To do:
After finding the line containing "Panel: Sonya Lam (Chair)" below, please output that line and each following one through the line containing "time) | AM08490 |", exactly as written.
=== Section Start ===
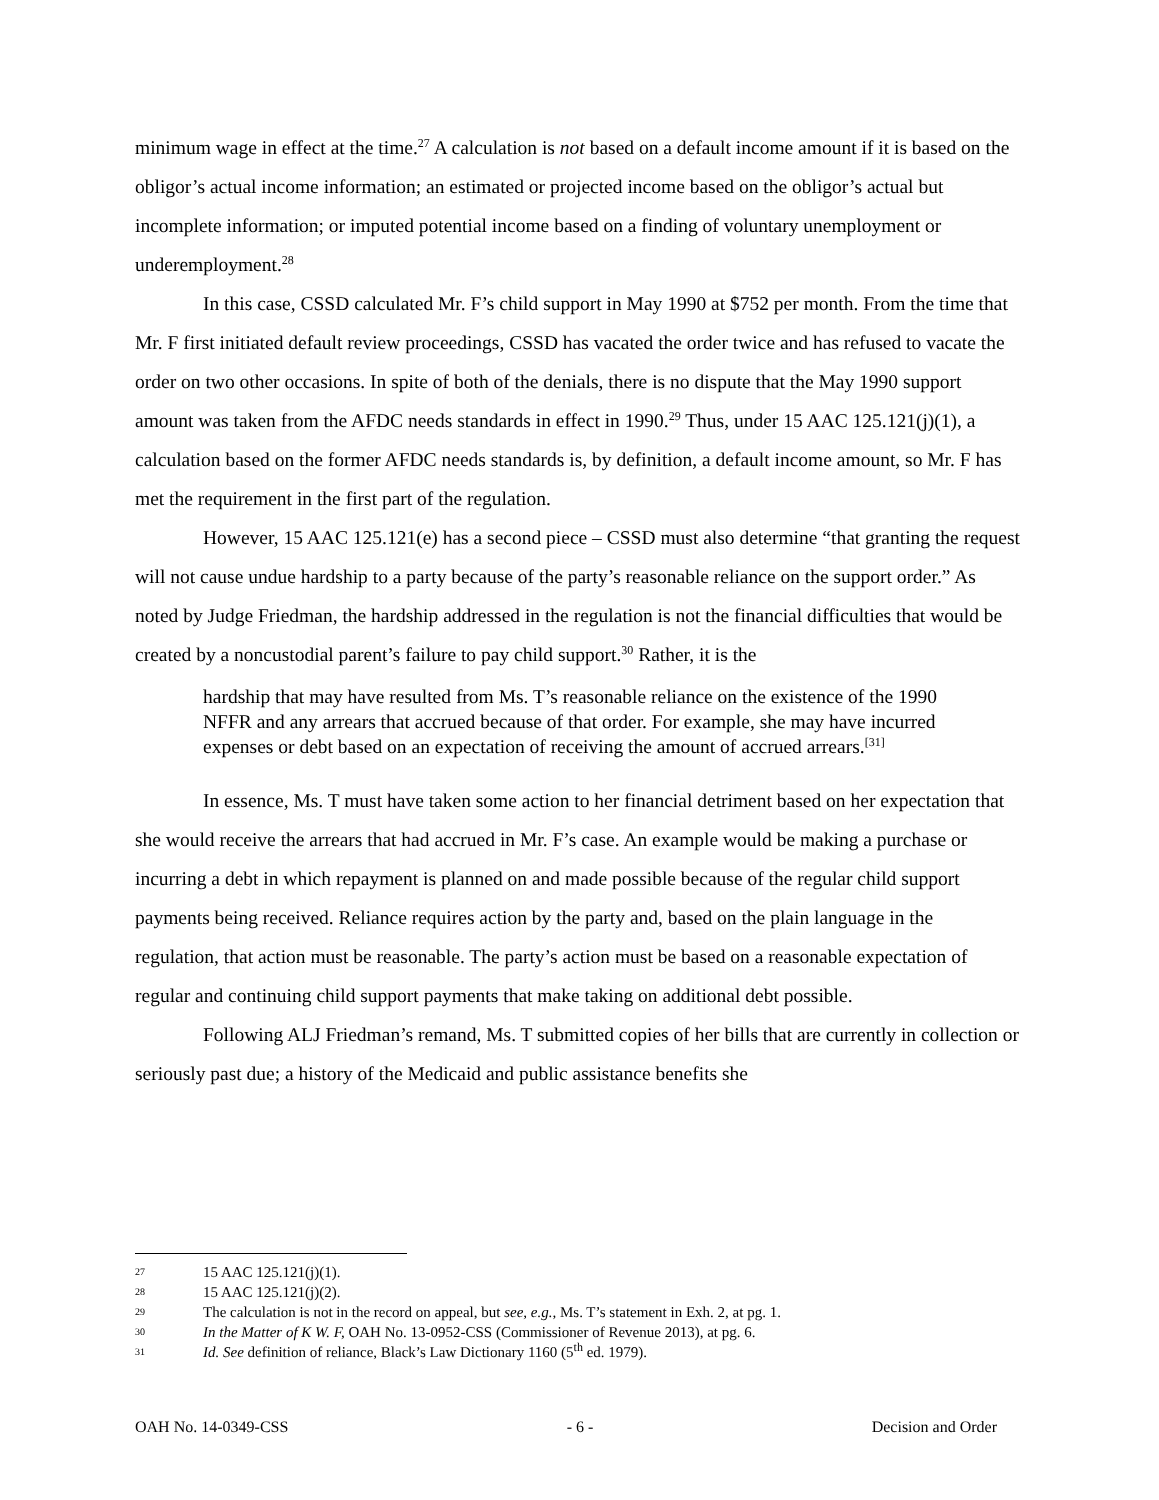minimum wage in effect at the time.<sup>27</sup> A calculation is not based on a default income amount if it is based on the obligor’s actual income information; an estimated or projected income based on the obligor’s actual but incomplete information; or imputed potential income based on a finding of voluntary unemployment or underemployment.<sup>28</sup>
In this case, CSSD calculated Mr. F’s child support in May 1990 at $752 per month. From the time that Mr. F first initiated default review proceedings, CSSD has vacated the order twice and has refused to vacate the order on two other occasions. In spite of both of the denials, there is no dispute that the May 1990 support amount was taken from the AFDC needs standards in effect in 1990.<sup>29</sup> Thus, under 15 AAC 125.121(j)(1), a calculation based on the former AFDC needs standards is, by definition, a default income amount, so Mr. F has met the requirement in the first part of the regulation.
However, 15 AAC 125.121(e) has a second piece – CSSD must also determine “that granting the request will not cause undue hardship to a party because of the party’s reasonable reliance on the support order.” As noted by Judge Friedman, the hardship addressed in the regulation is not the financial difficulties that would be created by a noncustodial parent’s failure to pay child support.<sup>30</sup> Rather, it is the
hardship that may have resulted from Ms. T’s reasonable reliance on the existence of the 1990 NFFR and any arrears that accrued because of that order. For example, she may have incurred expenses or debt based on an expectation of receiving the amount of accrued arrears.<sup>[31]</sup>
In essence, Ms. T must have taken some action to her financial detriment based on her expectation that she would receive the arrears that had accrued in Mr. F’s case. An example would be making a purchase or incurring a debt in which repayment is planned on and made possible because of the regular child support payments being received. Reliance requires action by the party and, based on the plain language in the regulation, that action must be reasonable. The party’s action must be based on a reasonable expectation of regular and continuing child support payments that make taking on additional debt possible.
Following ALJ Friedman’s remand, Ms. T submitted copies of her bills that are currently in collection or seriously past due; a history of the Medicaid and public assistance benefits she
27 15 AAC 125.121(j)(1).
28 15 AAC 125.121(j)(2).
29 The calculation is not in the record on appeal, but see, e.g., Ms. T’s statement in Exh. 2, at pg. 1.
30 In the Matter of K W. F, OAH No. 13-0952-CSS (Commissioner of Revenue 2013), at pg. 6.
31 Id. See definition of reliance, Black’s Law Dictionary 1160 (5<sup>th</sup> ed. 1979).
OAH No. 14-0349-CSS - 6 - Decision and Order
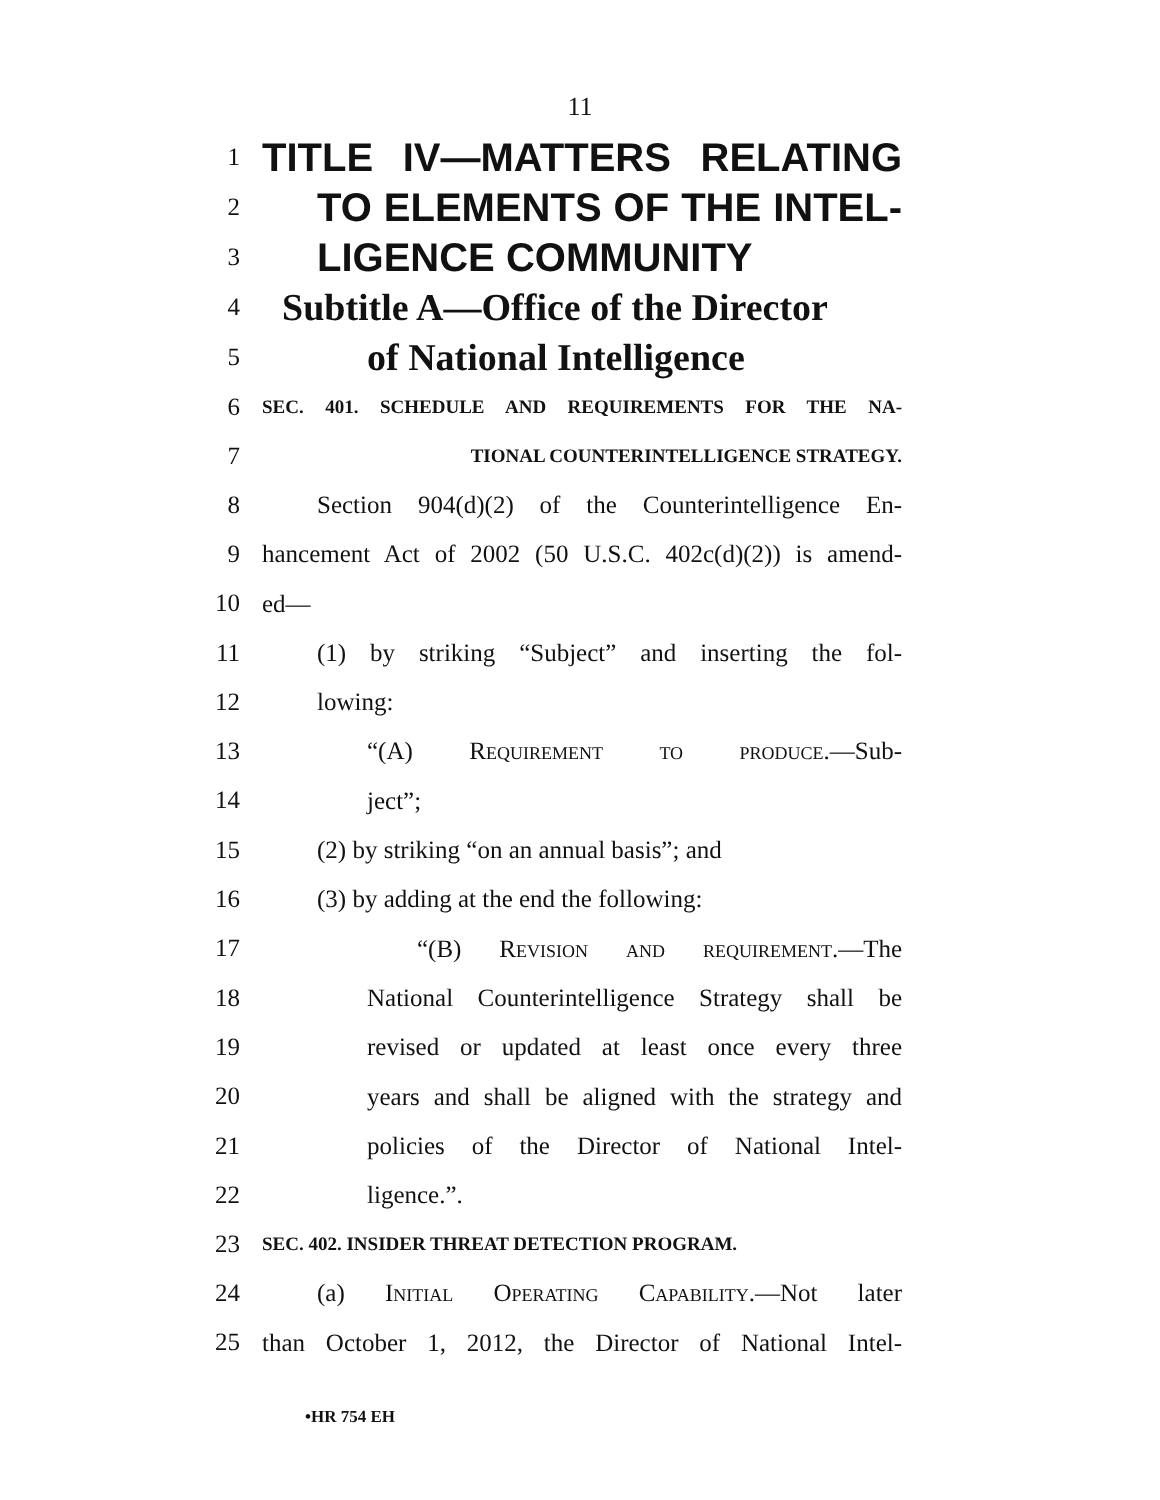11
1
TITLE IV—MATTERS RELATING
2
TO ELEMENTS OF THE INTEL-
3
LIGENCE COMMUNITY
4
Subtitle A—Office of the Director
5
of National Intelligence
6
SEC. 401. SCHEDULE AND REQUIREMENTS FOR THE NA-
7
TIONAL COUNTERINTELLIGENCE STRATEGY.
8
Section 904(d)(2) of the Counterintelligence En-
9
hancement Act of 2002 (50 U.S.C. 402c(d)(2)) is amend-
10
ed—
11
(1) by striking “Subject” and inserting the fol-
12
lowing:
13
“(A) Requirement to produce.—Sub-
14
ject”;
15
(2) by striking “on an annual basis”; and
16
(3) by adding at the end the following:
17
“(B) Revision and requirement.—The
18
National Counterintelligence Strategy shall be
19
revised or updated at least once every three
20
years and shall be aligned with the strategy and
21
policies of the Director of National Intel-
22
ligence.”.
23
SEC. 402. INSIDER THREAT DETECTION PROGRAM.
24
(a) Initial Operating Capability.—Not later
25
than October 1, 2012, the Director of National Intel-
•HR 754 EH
=== Section End ===
=== Section Start ===
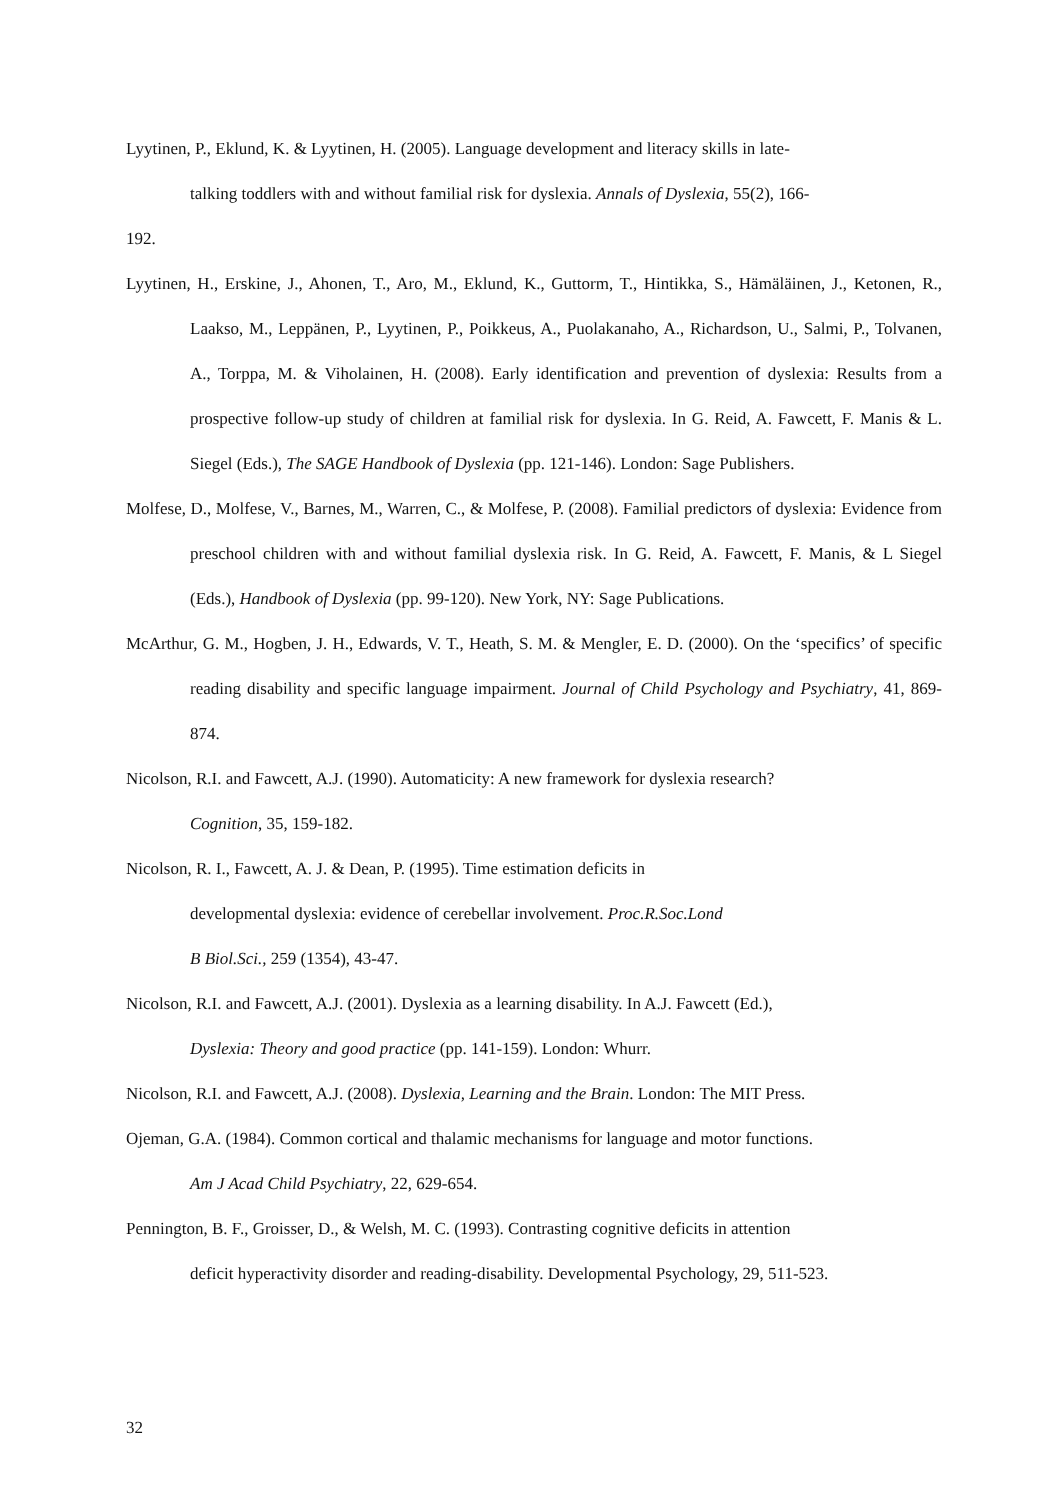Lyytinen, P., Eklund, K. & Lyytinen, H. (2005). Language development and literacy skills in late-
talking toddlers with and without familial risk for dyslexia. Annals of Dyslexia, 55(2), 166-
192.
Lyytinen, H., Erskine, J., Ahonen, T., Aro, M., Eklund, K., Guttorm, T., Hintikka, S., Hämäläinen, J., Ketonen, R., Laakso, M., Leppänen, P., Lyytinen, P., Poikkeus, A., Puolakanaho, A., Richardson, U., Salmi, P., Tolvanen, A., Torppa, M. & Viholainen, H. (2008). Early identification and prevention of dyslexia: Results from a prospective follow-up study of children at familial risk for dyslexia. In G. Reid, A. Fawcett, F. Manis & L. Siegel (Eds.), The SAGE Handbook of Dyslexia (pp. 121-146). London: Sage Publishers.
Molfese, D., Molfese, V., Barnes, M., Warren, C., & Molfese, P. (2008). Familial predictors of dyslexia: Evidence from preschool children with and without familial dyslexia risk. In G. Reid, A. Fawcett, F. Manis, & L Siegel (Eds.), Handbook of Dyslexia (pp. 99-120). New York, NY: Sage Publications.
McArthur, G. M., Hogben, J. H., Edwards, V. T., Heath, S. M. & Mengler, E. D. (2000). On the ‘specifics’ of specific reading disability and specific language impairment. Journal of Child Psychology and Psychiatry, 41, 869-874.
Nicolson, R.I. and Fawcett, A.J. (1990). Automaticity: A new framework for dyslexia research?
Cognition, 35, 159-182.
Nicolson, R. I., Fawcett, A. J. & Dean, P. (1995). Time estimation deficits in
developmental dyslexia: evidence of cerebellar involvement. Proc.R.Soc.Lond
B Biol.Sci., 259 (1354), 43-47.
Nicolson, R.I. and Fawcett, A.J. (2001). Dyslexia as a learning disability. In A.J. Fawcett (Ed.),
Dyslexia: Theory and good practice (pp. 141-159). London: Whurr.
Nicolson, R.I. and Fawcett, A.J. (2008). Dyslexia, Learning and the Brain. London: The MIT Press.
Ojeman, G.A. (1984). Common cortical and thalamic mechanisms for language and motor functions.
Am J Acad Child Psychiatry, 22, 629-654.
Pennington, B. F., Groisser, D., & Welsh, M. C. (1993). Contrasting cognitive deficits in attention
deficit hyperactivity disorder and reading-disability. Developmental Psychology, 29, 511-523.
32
=== Section End ===
=== Section Start ===
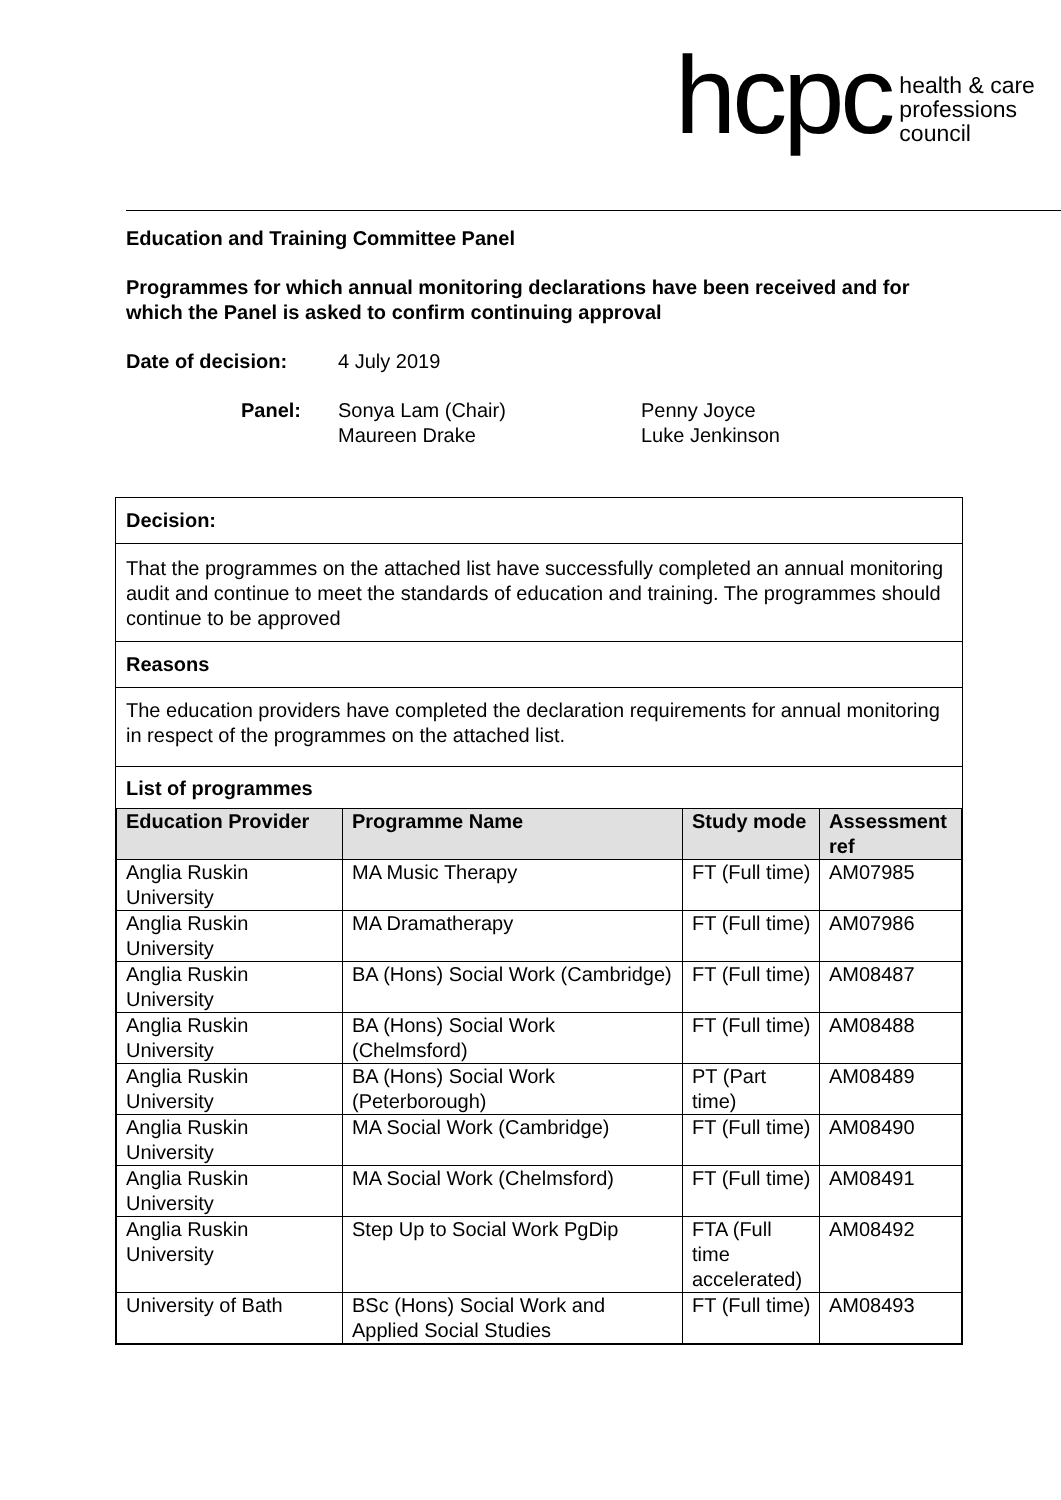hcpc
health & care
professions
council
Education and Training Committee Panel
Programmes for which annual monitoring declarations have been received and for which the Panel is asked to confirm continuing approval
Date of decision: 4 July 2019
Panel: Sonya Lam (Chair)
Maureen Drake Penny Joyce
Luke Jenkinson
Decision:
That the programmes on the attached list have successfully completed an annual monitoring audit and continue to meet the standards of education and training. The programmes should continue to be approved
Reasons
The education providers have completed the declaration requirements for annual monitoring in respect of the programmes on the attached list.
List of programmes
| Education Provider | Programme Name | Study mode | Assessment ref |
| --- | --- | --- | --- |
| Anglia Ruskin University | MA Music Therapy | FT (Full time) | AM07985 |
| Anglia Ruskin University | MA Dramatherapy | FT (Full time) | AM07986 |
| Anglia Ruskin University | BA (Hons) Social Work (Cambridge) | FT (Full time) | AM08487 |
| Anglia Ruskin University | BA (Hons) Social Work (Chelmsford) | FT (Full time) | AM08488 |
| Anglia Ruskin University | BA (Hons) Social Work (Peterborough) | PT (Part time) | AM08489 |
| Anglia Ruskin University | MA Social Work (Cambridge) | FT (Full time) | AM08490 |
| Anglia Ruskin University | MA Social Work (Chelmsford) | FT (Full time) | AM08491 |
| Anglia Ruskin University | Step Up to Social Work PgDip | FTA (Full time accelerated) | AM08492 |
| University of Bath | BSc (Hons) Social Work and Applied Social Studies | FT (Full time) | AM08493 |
=== Section End ===
Completed task:
Panel: Sonya Lam (Chair)
Maureen Drake Penny Joyce
Luke Jenkinson
Decision:
That the programmes on the attached list have successfully completed an annual monitoring audit and continue to meet the standards of education and training. The programmes should continue to be approved
Reasons
The education providers have completed the declaration requirements for annual monitoring in respect of the programmes on the attached list.
List of programmes
| Education Provider | Programme Name | Study mode | Assessment ref |
| --- | --- | --- | --- |
| Anglia Ruskin University | MA Music Therapy | FT (Full time) | AM07985 |
| Anglia Ruskin University | MA Dramatherapy | FT (Full time) | AM07986 |
| Anglia Ruskin University | BA (Hons) Social Work (Cambridge) | FT (Full time) | AM08487 |
| Anglia Ruskin University | BA (Hons) Social Work (Chelmsford) | FT (Full time) | AM08488 |
| Anglia Ruskin University | BA (Hons) Social Work (Peterborough) | PT (Part time) | AM08489 |
| Anglia Ruskin University | MA Social Work (Cambridge) | FT (Full time) | AM08490 |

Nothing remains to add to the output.